Penyampaian permasalahan tersebut bersumber dari analisa yang dilakukan sejak dua tahun terakhir oleh KPAI.
Komisioner KPAI bidang Pendidikan, Retno Listyarti mengatakan beberapa permasalahan diantaranya pertama adalah sekolah negeri yang tidak merata di tiap kecamatan dan kelurahan. Sementara di lapangan, banyak daerah administrasi yang pembagian zonasi pada awalnya didasarkan pada wilayah administrasi kecamatan.
Kedua, adanya calon siswa yang tidak terakomodasi, sehingga disebabkan hal tersebut siswa menjadi tidak bisa mendaftar ke sekolah manapun. Sementara disisi lain ada sekolah yang kekurangan siswa, karena letaknya jauh dari permukiman penduduk.
"Jadi banyak ditemukan sekolah yang jumlah siswanya sedikit. Kekurangan ini disebabkan letak zona sekolah yang jauh dari pemukiman penduduk," ungkap Retno Saat ditemui di Kantor KPAI, Menteng, Jakarta, pada Rabu (19/6).
Lebih lanjut, temuan ketiga adalah adanya orang tua yang mengantre sampai menginap disekolah, padahal dengan kebijakan PPDB siswa dengan zonasi dan sistem online, siswa dizona terdekat dengan sekolah sudah pasti diterima.
"Jadi meskipun mendapatkan nomor 1, akan tetapi domisili jauh dari sekolah, maka peluangnya sangat kecil. Ini sebetulnya banyak orang tua yang belum mendapat edukasi," Kata Retno.
Permasalahan keempat dan kelima berkisar tentang minimnya sosialisasi dan kesiapan infrastruktur untuk pendaftaran online PPDB. Keenam, transparansi kuota per zonasi yang sering menjadi pertanyaan masyarakat, termasuk kuota rombongan belajar dan daya tampung.
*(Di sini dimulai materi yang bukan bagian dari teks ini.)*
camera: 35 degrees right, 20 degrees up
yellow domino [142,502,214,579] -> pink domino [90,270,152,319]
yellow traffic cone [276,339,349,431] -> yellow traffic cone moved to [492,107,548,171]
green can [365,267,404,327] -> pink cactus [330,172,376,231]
Retno menjelaskan, Permendikbud nomor 51 tahun 2018 menentukan maksimal jumlah Rombomgan belajar per kelas untuk SD 28, untuk SMP 32 dan untuk SMA/SMK 36 siswa.
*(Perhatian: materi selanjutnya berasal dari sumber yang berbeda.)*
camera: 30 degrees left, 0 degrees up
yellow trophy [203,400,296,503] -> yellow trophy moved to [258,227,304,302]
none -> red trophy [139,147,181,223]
Ketujuh, penentuan jarak atau ruang lingkup zonasi yang kurang melibatkan kelurahan, sehingga di PPDB tahun 2019 titik tolak zonasi dari Kelurahan. Delapan, soal petunjuk teknis (juknis) yang kurang jelas dan kurang dipahami masyarakat, dan terkadang petugas penerima pendaftaran juga kurang paham.
Dan kesembilan dan terakhir, dikarenakan jumlah sekolah negeri yang tidak merata di setiap kecamatan maka daerah membuat kebijakan menambah jumlah kelas dengan sistem 2 shift (pagi dan siang).
"Dampaknya banyak sekolah swasta di wilayah tersebut kekurangan peserta didik," tutup Retno.